══ TRECHO ══
ZICO — Sem o menor problema. Só que, em primeiro lugar, vamos disputar a minha posição. Se o treinador achar que há outro jogador em melhores condições para o meu lugar e que eu possa ocupar outra posição, tudo bem. Nunca me neguei a fazer isso, nem no Flamengo, nem na seleção. Em 1978, eu até me prejudiquei por causa disso, aceitando jogar como segundo homem do meio-de-campo.


PLAYBOY — Na seleção, todas as bolas rebatidas pela defesa adversária caem na entrada da área, nos pés de Toninho Cerezzo, que se coloca muito bem. Mas, na hora do arremate, ele manda a bola para todos os lados, menos na direção do gol. Qual é a solução: o Cerezzo aperfeiçoar a pontaria ou o Telê deslocar alguém, como Sócrates ou Júnior, para isso?


ZICO — Acho que todo jogador de meio-de-campo deveria treinar muito o aproveitamento dessas rebatidas, porque as melhores bolas são as que caem por ali. Um jogador com ótimo aproveitamento dessas bolas de fora da área é o Mendonça, do Botafogo. Talvez o Cerezzo tivesse de treinar mais.


PLAYBOY — Uma pergunta à queima-roupa: o que você realmente acha do Maradona?


ZICO — [Pausa.] O Maradona é um jogador individualmente perfeito, com qualidades excepcionais e uma visão de jogo incrível. Mas ainda é um jogador individualista. A diferença entre ele e eu seria essa. Eu sou um jogador mais de coletividade, de simplicidade. Procuro tocar a bola o mais rápido possível — prender e driblar, só em casos esporádicos. Já ele é mais finalizador e joga principalmente do meio para a frente, como eu jogava quando comecei. Hoje, no Flamengo e na seleção, tenho liberdade para me movimentar pelo campo inteiro: ajudo a defesa, armo e finalizo.


PLAYBOY — O que fez você se conscientizar de que deveria ocupar todos os espaços do campo?


ZICO — É porque eu sei jogar, não é? [Risos.] Mas foi também porque estava muito difícil jogar sozinho lá na frente, com muito bloqueio e pouco espaço. Você vê que, naquele Flamengo X Boca Juniors, o Maradona não conseguiu sair da marcação do Andrade porque jogou só do meio para a frente. Se ele trocasse com alguém, viesse buscar jogo e aproveitasse uma bobeira do Andrade... Porque, às vezes, você fica lá atrás, o marcador te solta por um instante, você penetra em velocidade e ele já dançou. E, num jogo inteiro, isso não acontece mais do que três ou quatro vezes, sabe? Quem se sujeita à marcação e fica lá na frente esperando bola é facilmente marcado.


PLAYBOY — O Maradona chegou, aos 21 anos, a um estágio a que você só chegou com 28. Isso o incomoda?
═══
══ INFORMAÇÕES ══
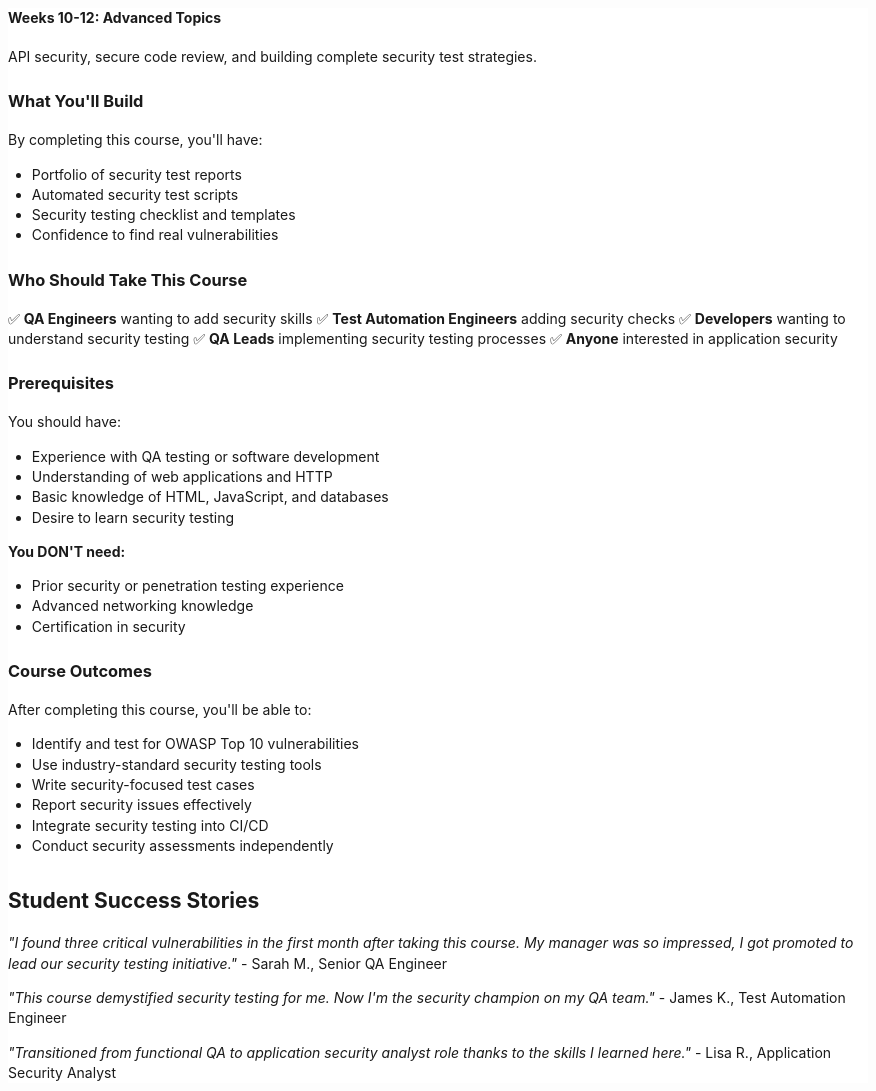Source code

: #### Weeks 10-12: Advanced Topics
API security, secure code review, and building complete security test strategies.

### What You'll Build

By completing this course, you'll have:
- Portfolio of security test reports
- Automated security test scripts
- Security testing checklist and templates
- Confidence to find real vulnerabilities

### Who Should Take This Course

✅ **QA Engineers** wanting to add security skills
✅ **Test Automation Engineers** adding security checks
✅ **Developers** wanting to understand security testing
✅ **QA Leads** implementing security testing processes
✅ **Anyone** interested in application security

### Prerequisites

You should have:
- Experience with QA testing or software development
- Understanding of web applications and HTTP
- Basic knowledge of HTML, JavaScript, and databases
- Desire to learn security testing

**You DON'T need:**
- Prior security or penetration testing experience
- Advanced networking knowledge
- Certification in security

### Course Outcomes

After completing this course, you'll be able to:
- Identify and test for OWASP Top 10 vulnerabilities
- Use industry-standard security testing tools
- Write security-focused test cases
- Report security issues effectively
- Integrate security testing into CI/CD
- Conduct security assessments independently

## Student Success Stories

*"I found three critical vulnerabilities in the first month after taking this course. My manager was so impressed, I got promoted to lead our security testing initiative."* - Sarah M., Senior QA Engineer

*"This course demystified security testing for me. Now I'm the security champion on my QA team."* - James K., Test Automation Engineer

*"Transitioned from functional QA to application security analyst role thanks to the skills I learned here."* - Lisa R., Application Security Analyst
═══
> **INSTRUÇÕES DO EXERCÍCIO**:
(1) Transforme em lista numerada as linhas dos registros, desde o início deles até a linha que contém "### Who Should Take This Course", incluindo as duas pontas. Deixe de fora as linhas em branco e as imagens.
(2) Dê continuidade à entrevista com o Zico a partir da última fala mostrada.
A entrevista com o Zico não tem nenhuma relação com os registros.

> **RESPOSTAS DAS TAREFAS**:
(1)
1. Source code
2. : #### Weeks 10-12: Advanced Topics
3. API security, secure code review, and building complete security test strategies.
4. ### What You'll Build
5. By completing this course, you'll have:
6. - Portfolio of security test reports
7. - Automated security test scripts
8. - Security testing checklist and templates
9. - Confidence to find real vulnerabilities
10. ### Who Should Take This Course

(2)
ZICO — Acho que, em termos de qualidade, ele é um jogador que tem tudo para se tornar um dos maiores. Mas talvez não tenha ainda uma maturidade maior. Começou a entrar numa fase em que é muito exigido e, a partir daí, o desgaste passa a ser enorme. É preciso uma estrutura psicológica, uma base muito forte para agüentar isso. Há uma pressão para o sujeito estar sempre jogando bem, e uma pressão terrível por causa do seu salário. Eles se esquecem de que, para chegar a certos salários, o jogador já está com 28 anos e passou oito anos como profissional, como no meu caso. O Maradona chegou a isso com dois anos de profissional. Ele, aos 21 anos, representa mais para o Boca Juniors e a Argentina do que eu para o Flamengo e o Brasil. É por isso que ele está sendo cobrado desde o início.


PLAYBOY — Mas você, aos 21 anos, também era muito cobrado.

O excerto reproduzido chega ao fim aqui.